Encrypted Files & Hints

At contest start, bundle 1 (cmiyc-2024_pro_files_1.tar.pgp and cmiyc-2024_street_files_1.tar.pgp for Pro and Street respectively) was made available.

At various times throughout the contest, additional bundles were released. These were announced via Mastodon posts.

The bundles contained encrypted files or other hash material that differed between Pro and Street, and hint files and flavor text that was the same across both (except for the occasional detail like a name that corresponded to a specific user in that class's user hash list).

Bundle Time Offset Description
1 +00:00 Initial set of archives:
  • arj.tgz: Bundle of ARJ files, for users who also had regular strong/expensive hashes (bcrypt shiro2, etc.), in a "circle": usera.arj, encrypted w/a truncated version of usera's password, contained a truncated version of userb's password, which was then used to encrypt userb.arj and so on. Toplevel status text file references Jocko Willink and an expression about redundancy.
  • bundle.zip: A toplevel notes file and individual recovery_userN files. Each recovery_userN file was encrypted with a different passphrase. Tools like zip2john warn about this, but who reads warnings? Individual user's files were encrypted with a 1-3 word phrase, taken from the media_references list above (zero mutations). That person's password (a high-value bcrypt or whatever) was then a longer version of that same quote. The passphrase for bundle.zip itself is every user's passphrase concatenated - i.e. effectively uncrackable.
  • gocryptfs.tar.bz2: A collection of per-user gocryptfs encrypted volumes. Each user's password was split into two overlapping pieces; one piece was the passphrase for their encrypted volume, and the other piece was in a plaintext file inside their volume. Cracking a gocryptfs volume would allow reconstructing their full plaintext passphrase.

* * * * *

TASKS FOR THIS EXERCISE -
(1) Write out the part of the Encrypted Files & Hints section starting with "At contest start, bundle" and going on through "via Mastodon posts.".
(2) According to the Encrypted Files & Hints section, why would cracking a user's gocryptfs volume let someone rebuild that user's full plaintext passphrase? Answer in one to three sentences.
(3) In the Encrypted Files & Hints section, how were the additional bundles announced?
You can answer everything here from the Encrypted Files & Hints section alone, without the material.

* * * * *

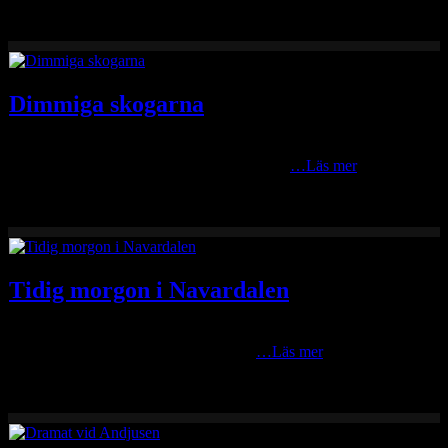
Dimmiga skogarna
En höstbild som jag tog för några år sen på en fotoutflykt norr på
skogarna i Våmhus och Älvdalen. En härlig
…Läs mer
Tidig morgon i Navardalen
Tidig morgon i Navardalen i slutet på augusti i år då det var en stor
födelsedags fest där dagen och kvällen
…Läs mer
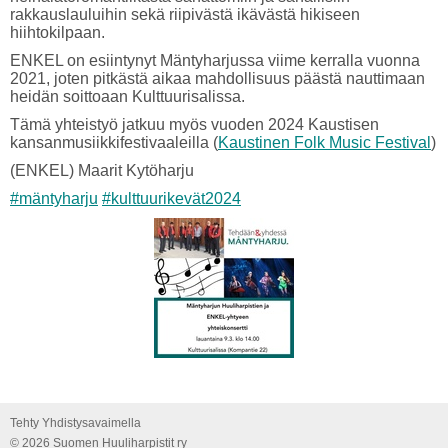
rakkauslauluihin sekä riipivästä ikävästä hikiseen
hiihtokilpaan.
ENKEL on esiintynyt Mäntyharjussa viime kerralla vuonna
2021, joten pitkästä aikaa mahdollisuus päästä nauttimaan
heidän soittoaan Kulttuurisalissa.
Tämä yhteistyö jatkuu myös vuoden 2024 Kaustisen
kansanmusiikkifestivaaleilla (
Kaustinen Folk Music Festival
)
(ENKEL) Maarit Kytöharju
#mäntyharju
#kulttuurikevät2024
Tehty Yhdistysavaimella
©
2026 Suomen Huuliharpistit ry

* * * * *

ANSWERS BY ITEM -
(1)
At contest start, bundle 1 (cmiyc-2024_pro_files_1.tar.pgp and cmiyc-2024_street_files_1.tar.pgp for Pro and Street respectively) was made available.

At various times throughout the contest, additional bundles were released. These were announced via Mastodon posts.

(2) Each user's password was split into two overlapping pieces. One piece was the passphrase for the encrypted volume, and the other sat in a plaintext file inside that volume. Cracking the volume therefore yields both pieces, which together give the full passphrase.

(3) They were announced through Mastodon posts.